* What you are asked to do *
Which lines of the data hold the word "down"? Copy all of them.

* Dataset extract *
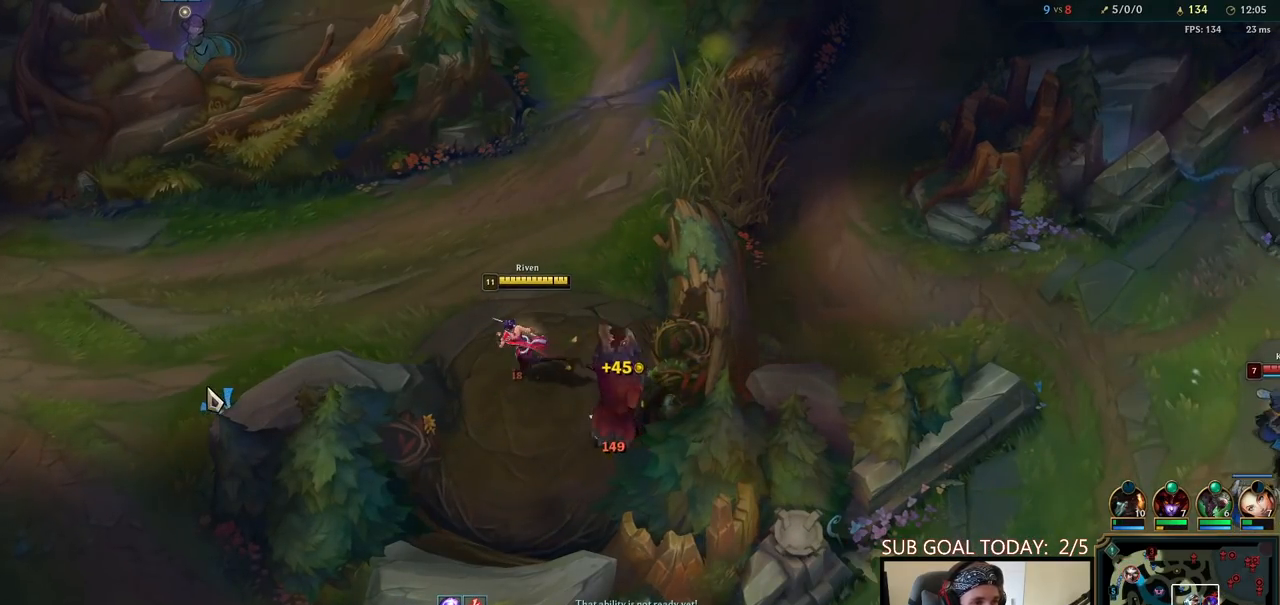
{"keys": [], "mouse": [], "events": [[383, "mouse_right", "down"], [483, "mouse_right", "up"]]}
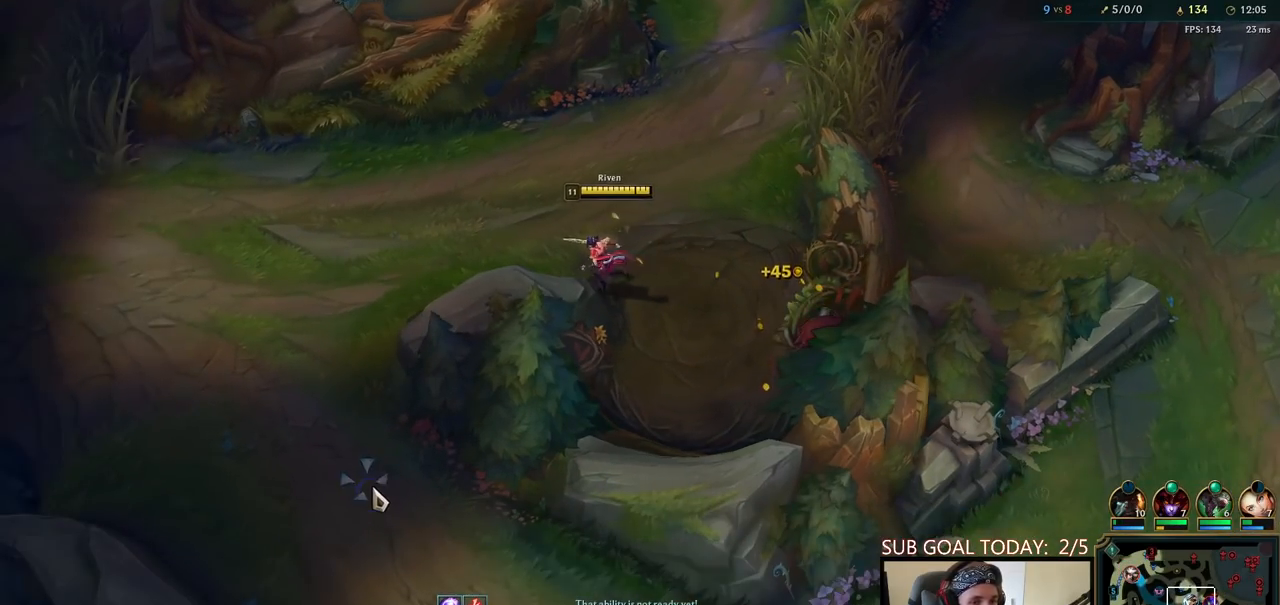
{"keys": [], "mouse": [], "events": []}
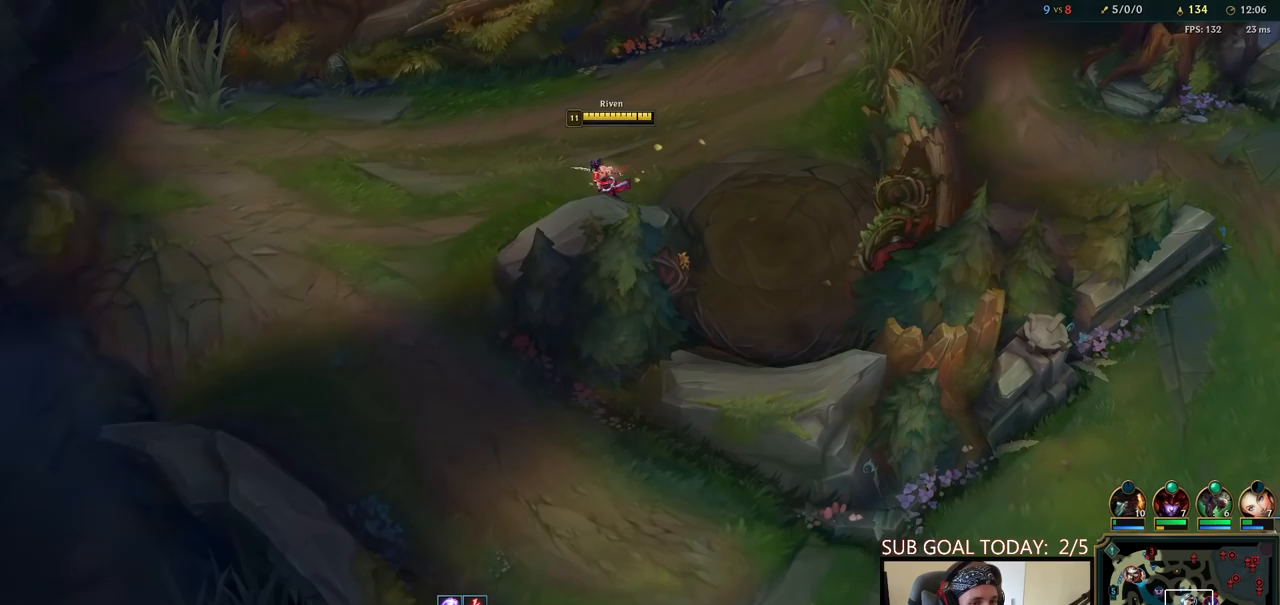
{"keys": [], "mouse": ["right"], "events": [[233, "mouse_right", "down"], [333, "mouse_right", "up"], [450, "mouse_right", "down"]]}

--

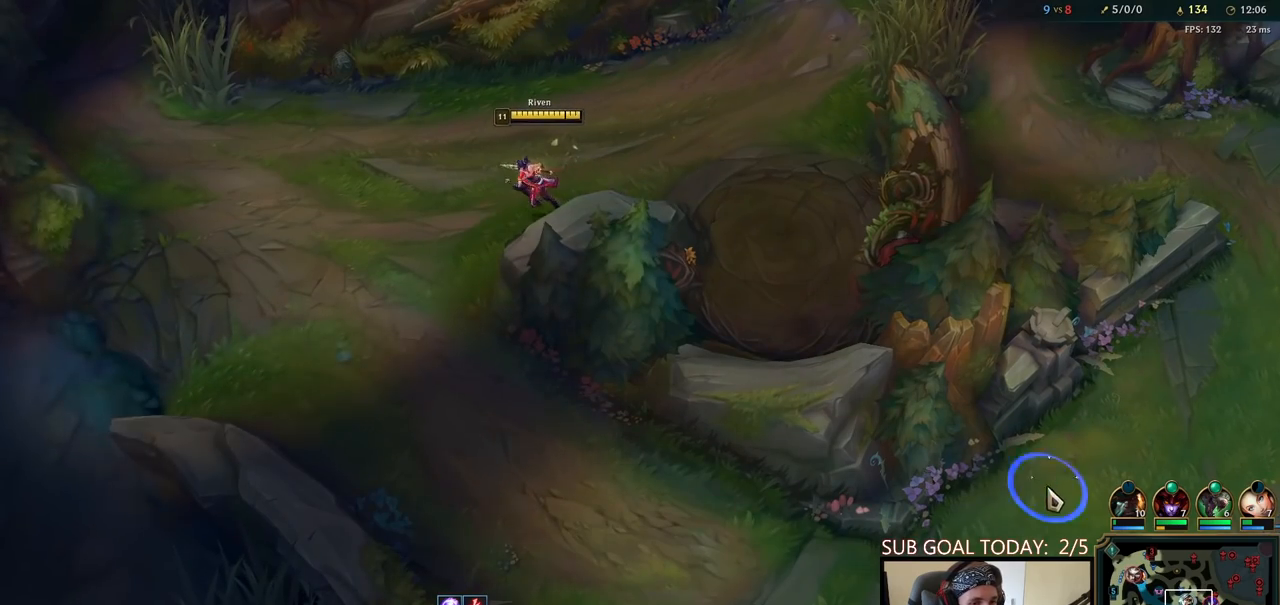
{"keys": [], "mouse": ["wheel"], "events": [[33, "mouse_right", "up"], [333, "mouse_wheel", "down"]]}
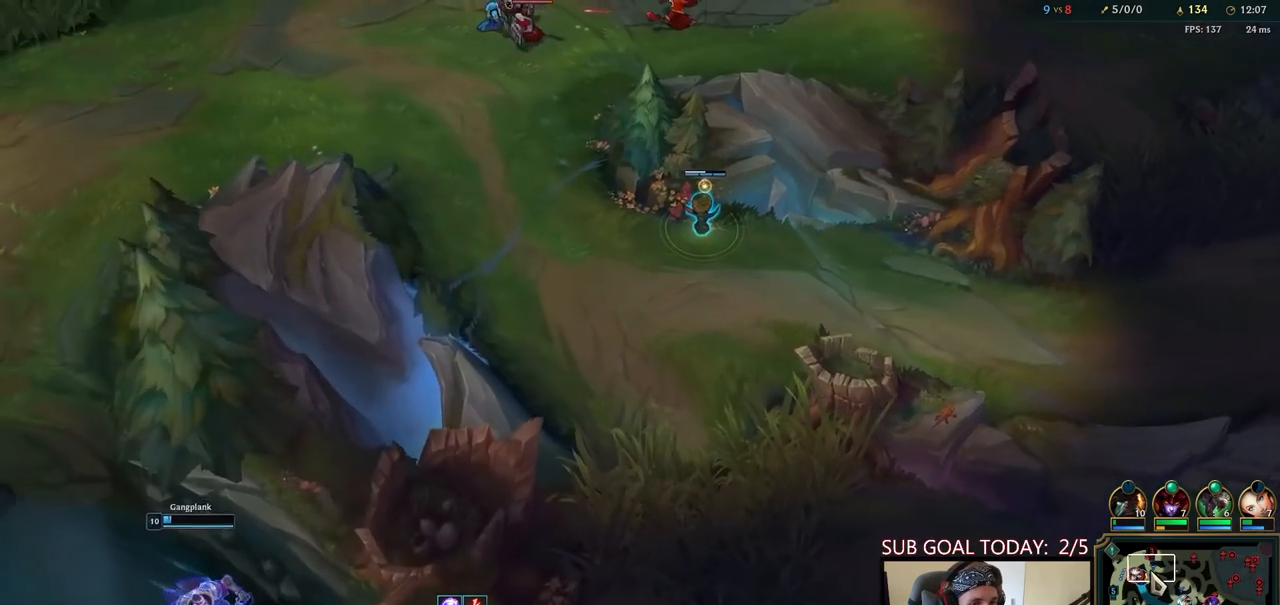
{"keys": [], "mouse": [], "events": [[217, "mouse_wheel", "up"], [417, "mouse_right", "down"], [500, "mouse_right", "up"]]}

* Solution for this exercise *
{"keys": [], "mouse": [], "events": [[383, "mouse_right", "down"], [483, "mouse_right", "up"]]}
{"keys": [], "mouse": ["right"], "events": [[233, "mouse_right", "down"], [333, "mouse_right", "up"], [450, "mouse_right", "down"]]}
{"keys": [], "mouse": ["wheel"], "events": [[33, "mouse_right", "up"], [333, "mouse_wheel", "down"]]}
{"keys": [], "mouse": [], "events": [[217, "mouse_wheel", "up"], [417, "mouse_right", "down"], [500, "mouse_right", "up"]]}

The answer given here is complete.